Dataset content »
== Segment start ==

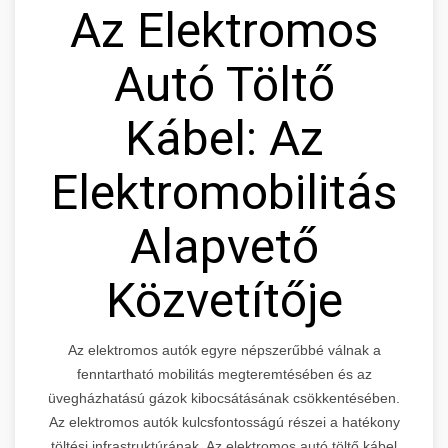
Az Elektromos
Autó Töltő
Kábel: Az
Elektromobilitás
Alapvető
Közvetítője
Az elektromos autók egyre népszerűbbé válnak a
fenntartható mobilitás megteremtésében és az
üvegházhatású gázok kibocsátásának csökkentésében.
Az elektromos autók kulcsfontosságú részei a hatékony
töltési infrastruktúrának. Az elektromos autó töltő kábel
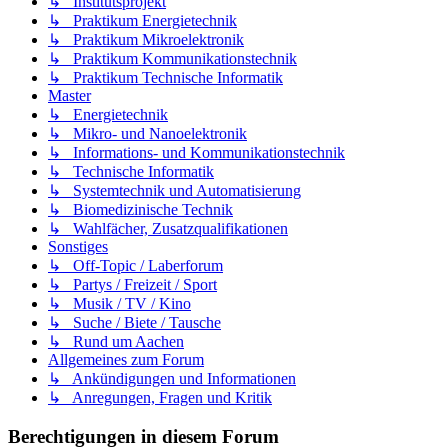
↳ Institutsprojekt
↳ Praktikum Energietechnik
↳ Praktikum Mikroelektronik
↳ Praktikum Kommunikationstechnik
↳ Praktikum Technische Informatik
Master
↳ Energietechnik
↳ Mikro- und Nanoelektronik
↳ Informations- und Kommunikationstechnik
↳ Technische Informatik
↳ Systemtechnik und Automatisierung
↳ Biomedizinische Technik
↳ Wahlfächer, Zusatzqualifikationen
Sonstiges
↳ Off-Topic / Laberforum
↳ Partys / Freizeit / Sport
↳ Musik / TV / Kino
↳ Suche / Biete / Tausche
↳ Rund um Aachen
Allgemeines zum Forum
↳ Ankündigungen und Informationen
↳ Anregungen, Fragen und Kritik
Berechtigungen in diesem Forum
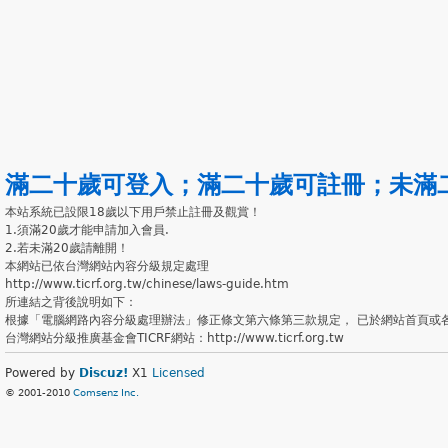
滿二十歲可登入
；
滿二十歲可註冊
；
未滿
本站系統已設限18歲以下用戶禁止註冊及觀賞！
1.須滿20歲才能申請加入會員.
2.若未滿20歲請離開！
本網站已依台灣網站內容分級規定處理
http://www.ticrf.org.tw/chinese/laws-guide.htm
所連結之背後說明如下：
根據「電腦網路內容分級處理辦法」修正條文第六條第三款規定， 已於網站首頁或
台灣網站分級推廣基金會TICRF網站：http://www.ticrf.org.tw
Powered by
Discuz!
X1
Licensed
© 2001-2010
Comsenz Inc.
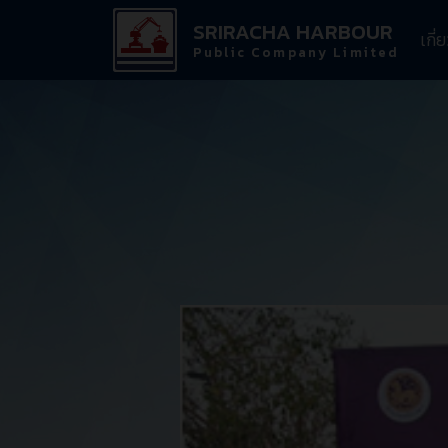
SRIRACHA HARBOUR
เกี่
Public Company Limited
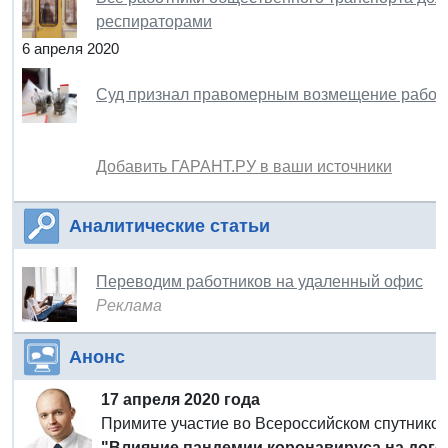
респираторами
6 апреля 2020
Суд признал правомерным возмещение работн
Добавить ГАРАНТ.РУ в ваши источники
Аналитические статьи
Переводим работников на удаленный офис
Реклама
Анонс
17 апреля 2020 года
Примите участие во Всероссийском спутнико
"Влияние пандемии коронавируса на дог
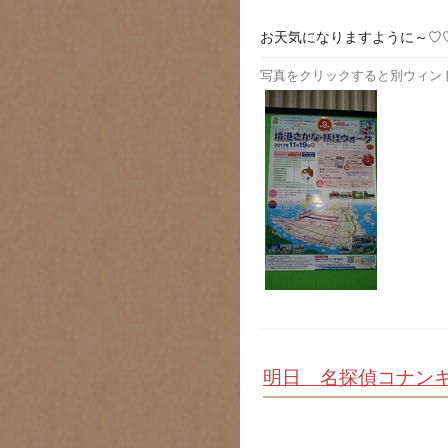
お天気になりますように～♡
写真をクリックすると別ウィン
明日 名探偵コナンキ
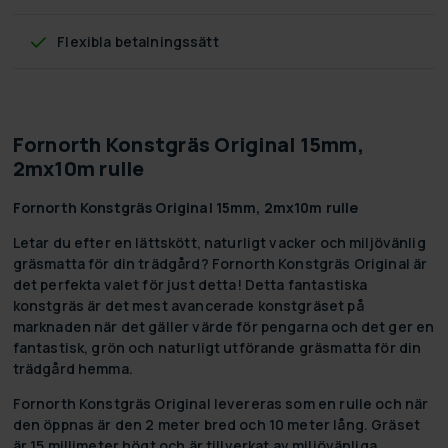
Flexibla betalningssätt
Fornorth Konstgräs Original 15mm,
2mx10m rulle
Fornorth Konstgräs Original 15mm, 2mx10m rulle
Letar du efter en lättskött, naturligt vacker och miljövänlig
gräsmatta för din trädgård? Fornorth Konstgräs Original är
det perfekta valet för just detta! Detta fantastiska
konstgräs är det mest avancerade konstgräset på
marknaden när det gäller värde för pengarna och det ger en
fantastisk, grön och naturligt utförande gräsmatta för din
trädgård hemma.
Fornorth Konstgräs Original levereras som en rulle och när
den öppnas är den 2 meter bred och 10 meter lång. Gräset
är 15 millimeter högt och är tillverkat av miljövänliga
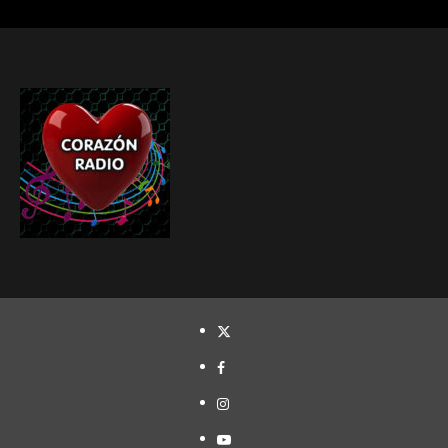
TWITTER
FACEBOOK
INSTAGRAM
YOUTUBE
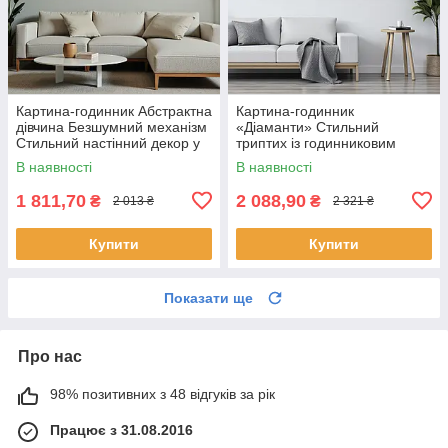
Картина-годинник Абстрактна
Картина-годинник
дівчина Безшумний механізм
«Діаманти» Cтильний
Стильний настінний декор у
триптих із годинниковим
сучасному інтер’єрі
механізмом Cучасний
В наявності
В наявності
настінний декор у світлих
тонах
1 811,70
2 088,90
₴
₴
2 013 ₴
2 321 ₴
Купити
Купити
Показати ще
Про нас
98% позитивних з 48 відгуків за рік
Працює з 31.08.2016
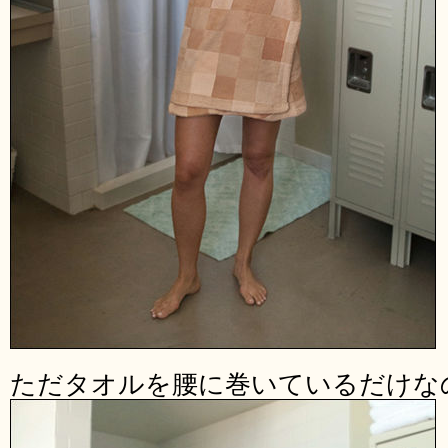
ただタオルを腰に巻いているだけな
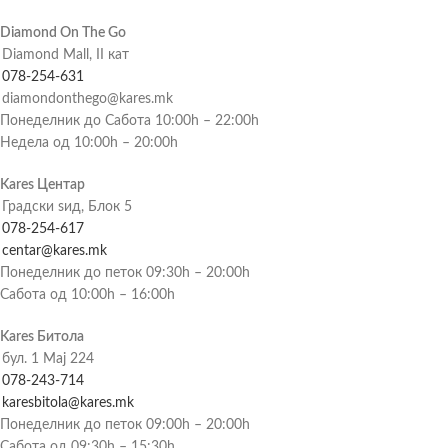
Diamond On The Go
Diamond Mall, II кат
078-254-631
diamondonthego@kares.mk
Понеделник до Сабота 10:00h – 22:00h
Недела од 10:00h – 20:00h
Kares Центар
Градски ѕид, Блок 5
078-254-617
centar@kares.mk
Понеделник до петок 09:30h – 20:00h
Сабота од 10:00h – 16:00h
Kares Битола
бул. 1 Мај 224
078-243-714
karesbitola@kares.mk
Понеделник до петок 09:00h – 20:00h
Сабота од 09:30h – 15:30h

== Segment end ==

Directions for this task » Rename every "Praktikum" in the listing to "Labor", and write out all of the listing again with nothing else changed. Leave the pictures out.

Solution to the exercise »
Az Elektromos
Autó Töltő
Kábel: Az
Elektromobilitás
Alapvető
Közvetítője
Az elektromos autók egyre népszerűbbé válnak a
fenntartható mobilitás megteremtésében és az
üvegházhatású gázok kibocsátásának csökkentésében.
Az elektromos autók kulcsfontosságú részei a hatékony
töltési infrastruktúrának. Az elektromos autó töltő kábel
↳ Institutsprojekt
↳ Labor Energietechnik
↳ Labor Mikroelektronik
↳ Labor Kommunikationstechnik
↳ Labor Technische Informatik
Master
↳ Energietechnik
↳ Mikro- und Nanoelektronik
↳ Informations- und Kommunikationstechnik
↳ Technische Informatik
↳ Systemtechnik und Automatisierung
↳ Biomedizinische Technik
↳ Wahlfächer, Zusatzqualifikationen
Sonstiges
↳ Off-Topic / Laberforum
↳ Partys / Freizeit / Sport
↳ Musik / TV / Kino
↳ Suche / Biete / Tausche
↳ Rund um Aachen
Allgemeines zum Forum
↳ Ankündigungen und Informationen
↳ Anregungen, Fragen und Kritik
Berechtigungen in diesem Forum
滿二十歲可登入
；
滿二十歲可註冊
；
未滿
本站系統已設限18歲以下用戶禁止註冊及觀賞！
1.須滿20歲才能申請加入會員.
2.若未滿20歲請離開！
本網站已依台灣網站內容分級規定處理
http://www.ticrf.org.tw/chinese/laws-guide.htm
所連結之背後說明如下：
根據「電腦網路內容分級處理辦法」修正條文第六條第三款規定， 已於網站首頁或
台灣網站分級推廣基金會TICRF網站：http://www.ticrf.org.tw
Powered by
Discuz!
X1
Licensed
© 2001-2010
Comsenz Inc.
SRIRACHA HARBOUR
เกี่
Public Company Limited
респираторами
6 апреля 2020
Суд признал правомерным возмещение работн
Добавить ГАРАНТ.РУ в ваши источники
Аналитические статьи
Переводим работников на удаленный офис
Реклама
Анонс
17 апреля 2020 года
Примите участие во Всероссийском спутнико
"Влияние пандемии коронавируса на дог
お天気になりますように～♡
写真をクリックすると別ウィン
明日 名探偵コナンキ
Flexibla betalningssätt
Fornorth Konstgräs Original 15mm,
2mx10m rulle
Fornorth Konstgräs Original 15mm, 2mx10m rulle
Letar du efter en lättskött, naturligt vacker och miljövänlig
gräsmatta för din trädgård? Fornorth Konstgräs Original är
det perfekta valet för just detta! Detta fantastiska
konstgräs är det mest avancerade konstgräset på
marknaden när det gäller värde för pengarna och det ger en
fantastisk, grön och naturligt utförande gräsmatta för din
trädgård hemma.
Fornorth Konstgräs Original levereras som en rulle och när
den öppnas är den 2 meter bred och 10 meter lång. Gräset
är 15 millimeter högt och är tillverkat av miljövänliga
TWITTER
FACEBOOK
INSTAGRAM
YOUTUBE
Картина-годинник Абстрактна
Картина-годинник
дівчина Безшумний механізм
«Діаманти» Cтильний
Стильний настінний декор у
триптих із годинниковим
сучасному інтер’єрі
механізмом Cучасний
В наявності
В наявності
настінний декор у світлих
тонах
1 811,70
2 088,90
₴
₴
2 013 ₴
2 321 ₴
Купити
Купити
Показати ще
Про нас
98% позитивних з 48 відгуків за рік
Працює з 31.08.2016
ただタオルを腰に巻いているだけな
Diamond On The Go
Diamond Mall, II кат
078-254-631
diamondonthego@kares.mk
Понеделник до Сабота 10:00h – 22:00h
Недела од 10:00h – 20:00h
Kares Центар
Градски ѕид, Блок 5
078-254-617
centar@kares.mk
Понеделник до петок 09:30h – 20:00h
Сабота од 10:00h – 16:00h
Kares Битола
бул. 1 Мај 224
078-243-714
karesbitola@kares.mk
Понеделник до петок 09:00h – 20:00h
Сабота од 09:30h – 15:30h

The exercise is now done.